**Problem description:** Below are some records; copy them word for word and drop the pictures.

**Rendered images with source text:**
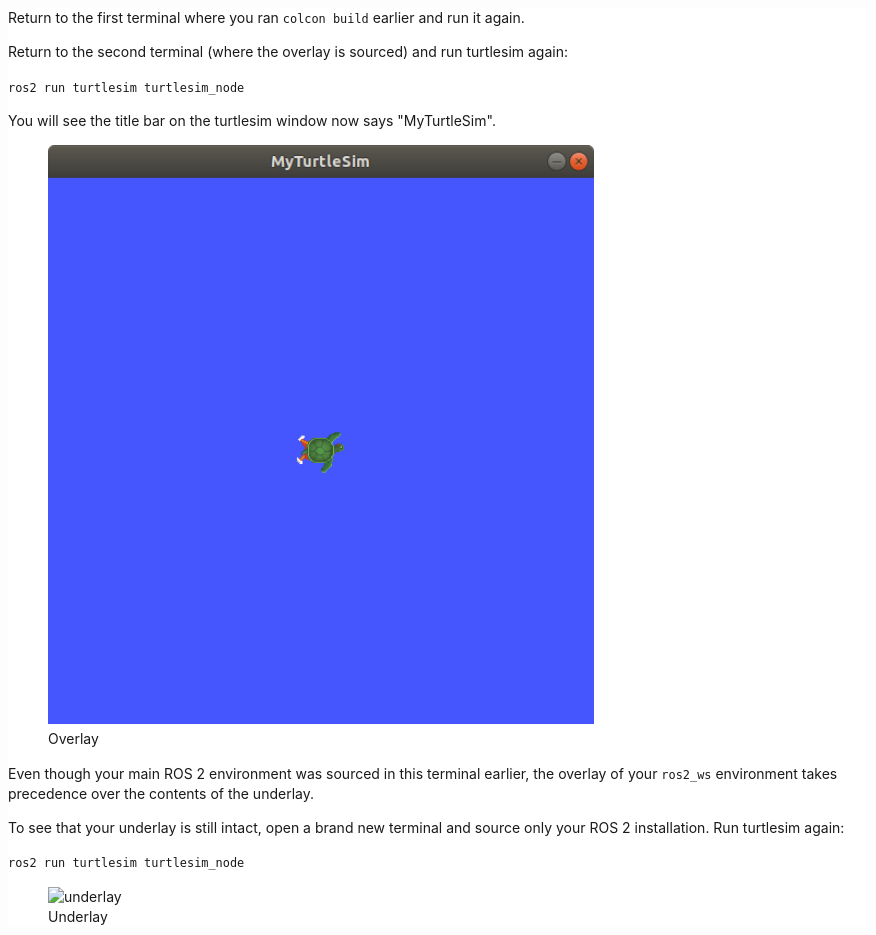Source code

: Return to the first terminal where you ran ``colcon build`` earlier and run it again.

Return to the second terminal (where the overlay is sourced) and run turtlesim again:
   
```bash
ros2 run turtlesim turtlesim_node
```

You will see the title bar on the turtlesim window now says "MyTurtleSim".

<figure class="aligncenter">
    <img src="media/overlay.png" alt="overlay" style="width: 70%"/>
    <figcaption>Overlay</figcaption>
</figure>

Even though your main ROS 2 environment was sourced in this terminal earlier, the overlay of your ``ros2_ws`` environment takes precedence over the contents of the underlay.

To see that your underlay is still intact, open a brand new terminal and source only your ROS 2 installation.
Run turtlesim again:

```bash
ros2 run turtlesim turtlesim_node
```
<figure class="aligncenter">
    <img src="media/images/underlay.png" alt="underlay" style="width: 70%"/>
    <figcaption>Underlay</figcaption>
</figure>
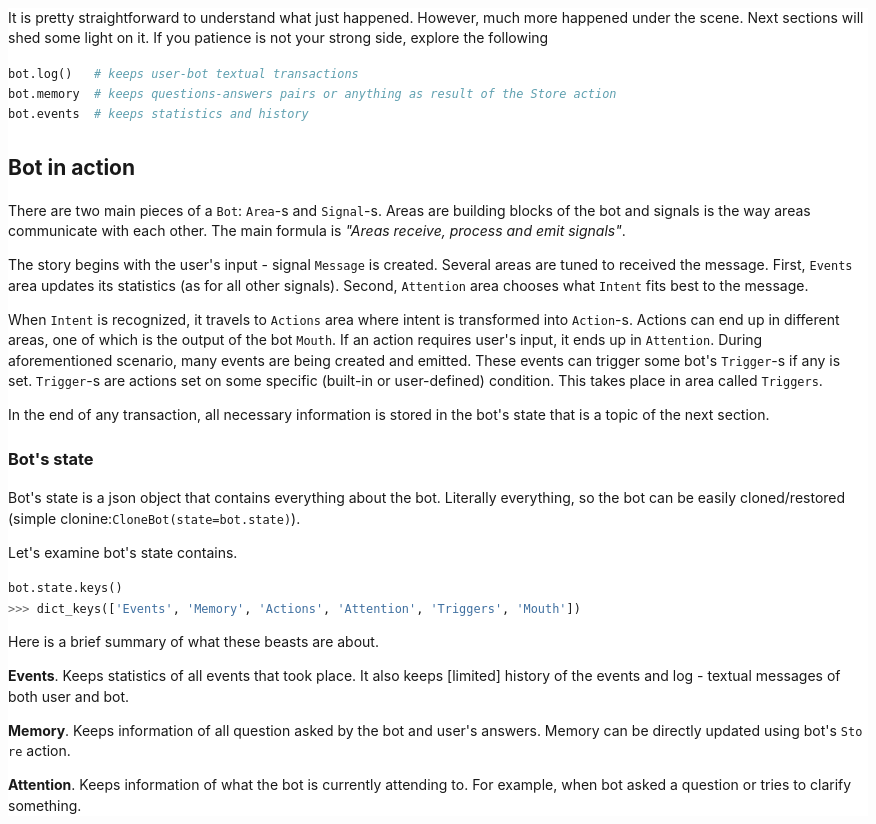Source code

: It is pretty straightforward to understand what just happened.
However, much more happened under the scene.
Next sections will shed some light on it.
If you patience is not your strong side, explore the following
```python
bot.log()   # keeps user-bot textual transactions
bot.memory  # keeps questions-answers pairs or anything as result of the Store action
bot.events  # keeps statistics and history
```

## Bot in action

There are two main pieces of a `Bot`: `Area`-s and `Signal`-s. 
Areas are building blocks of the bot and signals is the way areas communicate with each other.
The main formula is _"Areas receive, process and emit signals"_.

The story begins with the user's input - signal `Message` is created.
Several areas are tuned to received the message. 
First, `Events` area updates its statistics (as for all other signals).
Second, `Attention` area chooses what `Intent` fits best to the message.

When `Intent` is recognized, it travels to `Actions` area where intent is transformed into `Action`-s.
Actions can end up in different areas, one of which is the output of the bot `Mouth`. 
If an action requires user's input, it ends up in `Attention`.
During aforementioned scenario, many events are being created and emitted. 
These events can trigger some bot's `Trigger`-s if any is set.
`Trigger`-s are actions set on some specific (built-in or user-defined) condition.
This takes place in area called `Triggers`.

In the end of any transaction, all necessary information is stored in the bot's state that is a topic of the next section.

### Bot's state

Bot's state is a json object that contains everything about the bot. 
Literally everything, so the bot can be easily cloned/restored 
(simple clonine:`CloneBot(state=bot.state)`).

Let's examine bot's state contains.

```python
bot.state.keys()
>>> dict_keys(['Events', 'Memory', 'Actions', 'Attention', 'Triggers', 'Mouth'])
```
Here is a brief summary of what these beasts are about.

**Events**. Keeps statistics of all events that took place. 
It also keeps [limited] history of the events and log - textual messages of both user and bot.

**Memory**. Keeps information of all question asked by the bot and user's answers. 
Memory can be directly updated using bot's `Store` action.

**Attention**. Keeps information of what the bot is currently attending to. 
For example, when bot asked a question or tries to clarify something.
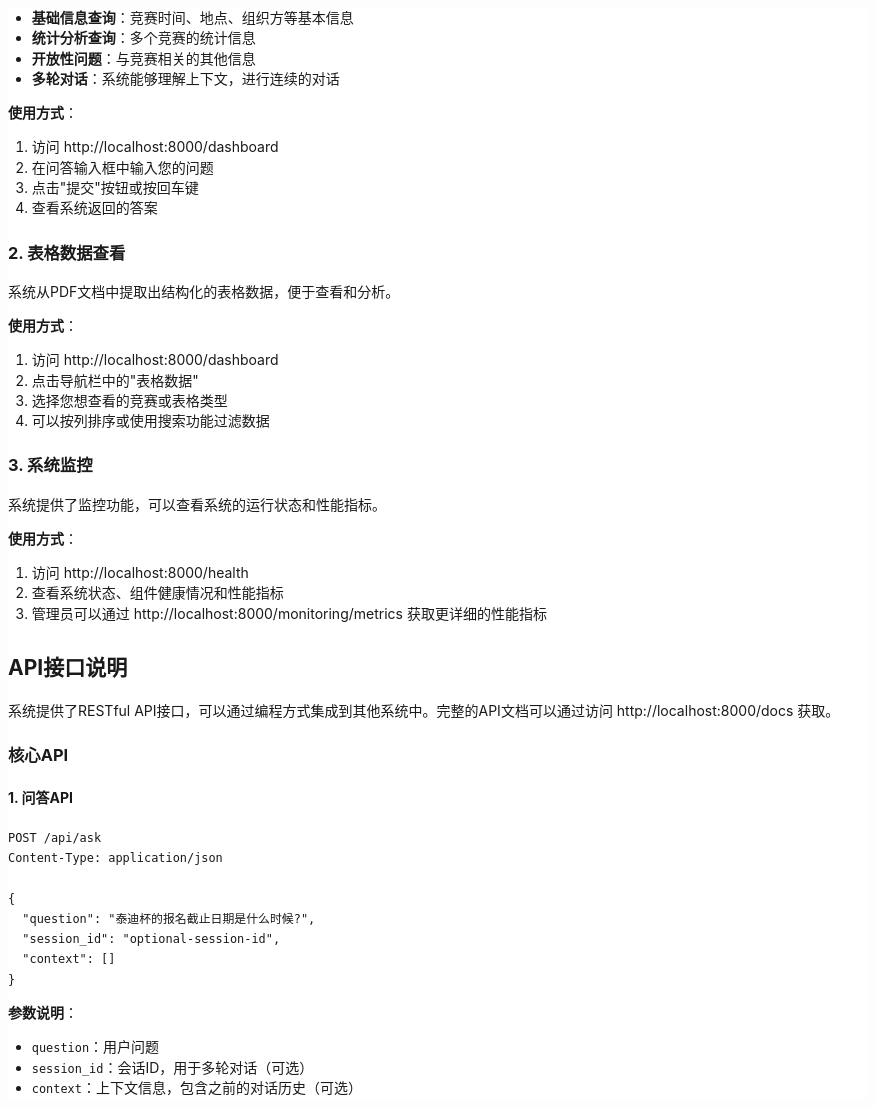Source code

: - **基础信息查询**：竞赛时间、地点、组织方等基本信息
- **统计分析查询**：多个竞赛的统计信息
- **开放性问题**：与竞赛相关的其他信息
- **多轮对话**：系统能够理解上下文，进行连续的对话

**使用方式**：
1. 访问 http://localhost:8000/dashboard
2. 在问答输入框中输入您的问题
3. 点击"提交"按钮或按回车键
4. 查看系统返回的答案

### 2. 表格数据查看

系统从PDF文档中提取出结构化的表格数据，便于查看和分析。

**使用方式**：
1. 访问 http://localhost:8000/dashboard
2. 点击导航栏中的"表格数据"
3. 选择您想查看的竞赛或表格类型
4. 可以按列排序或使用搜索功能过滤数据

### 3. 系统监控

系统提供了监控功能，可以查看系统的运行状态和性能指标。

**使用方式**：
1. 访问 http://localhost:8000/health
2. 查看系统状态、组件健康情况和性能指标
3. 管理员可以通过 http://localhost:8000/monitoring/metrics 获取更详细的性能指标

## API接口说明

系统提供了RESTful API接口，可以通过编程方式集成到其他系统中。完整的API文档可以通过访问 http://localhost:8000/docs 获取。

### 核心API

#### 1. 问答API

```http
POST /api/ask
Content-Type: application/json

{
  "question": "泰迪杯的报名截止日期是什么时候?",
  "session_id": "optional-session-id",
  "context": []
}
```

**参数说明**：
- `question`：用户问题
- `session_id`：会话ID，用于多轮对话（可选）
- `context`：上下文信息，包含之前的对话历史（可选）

**Answer area:**
Source code

: Return to the first terminal where you ran ``colcon build`` earlier and run it again.

Return to the second terminal (where the overlay is sourced) and run turtlesim again:
   
```bash
ros2 run turtlesim turtlesim_node
```

You will see the title bar on the turtlesim window now says "MyTurtleSim".

<figure class="aligncenter">
    <img src="media/overlay.png" alt="overlay" style="width: 70%"/>
    <figcaption>Overlay</figcaption>
</figure>

Even though your main ROS 2 environment was sourced in this terminal earlier, the overlay of your ``ros2_ws`` environment takes precedence over the contents of the underlay.

To see that your underlay is still intact, open a brand new terminal and source only your ROS 2 installation.
Run turtlesim again:

```bash
ros2 run turtlesim turtlesim_node
```
<figure class="aligncenter">
    <img src="media/images/underlay.png" alt="underlay" style="width: 70%"/>
    <figcaption>Underlay</figcaption>
</figure>
Source code

: It is pretty straightforward to understand what just happened.
However, much more happened under the scene.
Next sections will shed some light on it.
If you patience is not your strong side, explore the following
```python
bot.log()   # keeps user-bot textual transactions
bot.memory  # keeps questions-answers pairs or anything as result of the Store action
bot.events  # keeps statistics and history
```

## Bot in action

There are two main pieces of a `Bot`: `Area`-s and `Signal`-s. 
Areas are building blocks of the bot and signals is the way areas communicate with each other.
The main formula is _"Areas receive, process and emit signals"_.

The story begins with the user's input - signal `Message` is created.
Several areas are tuned to received the message. 
First, `Events` area updates its statistics (as for all other signals).
Second, `Attention` area chooses what `Intent` fits best to the message.

When `Intent` is recognized, it travels to `Actions` area where intent is transformed into `Action`-s.
Actions can end up in different areas, one of which is the output of the bot `Mouth`. 
If an action requires user's input, it ends up in `Attention`.
During aforementioned scenario, many events are being created and emitted. 
These events can trigger some bot's `Trigger`-s if any is set.
`Trigger`-s are actions set on some specific (built-in or user-defined) condition.
This takes place in area called `Triggers`.

In the end of any transaction, all necessary information is stored in the bot's state that is a topic of the next section.

### Bot's state

Bot's state is a json object that contains everything about the bot. 
Literally everything, so the bot can be easily cloned/restored 
(simple clonine:`CloneBot(state=bot.state)`).

Let's examine bot's state contains.

```python
bot.state.keys()
>>> dict_keys(['Events', 'Memory', 'Actions', 'Attention', 'Triggers', 'Mouth'])
```
Here is a brief summary of what these beasts are about.

**Events**. Keeps statistics of all events that took place. 
It also keeps [limited] history of the events and log - textual messages of both user and bot.

**Memory**. Keeps information of all question asked by the bot and user's answers. 
Memory can be directly updated using bot's `Store` action.

**Attention**. Keeps information of what the bot is currently attending to. 
For example, when bot asked a question or tries to clarify something.
Source code

: - **基础信息查询**：竞赛时间、地点、组织方等基本信息
- **统计分析查询**：多个竞赛的统计信息
- **开放性问题**：与竞赛相关的其他信息
- **多轮对话**：系统能够理解上下文，进行连续的对话

**使用方式**：
1. 访问 http://localhost:8000/dashboard
2. 在问答输入框中输入您的问题
3. 点击"提交"按钮或按回车键
4. 查看系统返回的答案

### 2. 表格数据查看

系统从PDF文档中提取出结构化的表格数据，便于查看和分析。

**使用方式**：
1. 访问 http://localhost:8000/dashboard
2. 点击导航栏中的"表格数据"
3. 选择您想查看的竞赛或表格类型
4. 可以按列排序或使用搜索功能过滤数据

### 3. 系统监控

系统提供了监控功能，可以查看系统的运行状态和性能指标。

**使用方式**：
1. 访问 http://localhost:8000/health
2. 查看系统状态、组件健康情况和性能指标
3. 管理员可以通过 http://localhost:8000/monitoring/metrics 获取更详细的性能指标

## API接口说明

系统提供了RESTful API接口，可以通过编程方式集成到其他系统中。完整的API文档可以通过访问 http://localhost:8000/docs 获取。

### 核心API

#### 1. 问答API

```http
POST /api/ask
Content-Type: application/json

{
  "question": "泰迪杯的报名截止日期是什么时候?",
  "session_id": "optional-session-id",
  "context": []
}
```

**参数说明**：
- `question`：用户问题
- `session_id`：会话ID，用于多轮对话（可选）
- `context`：上下文信息，包含之前的对话历史（可选）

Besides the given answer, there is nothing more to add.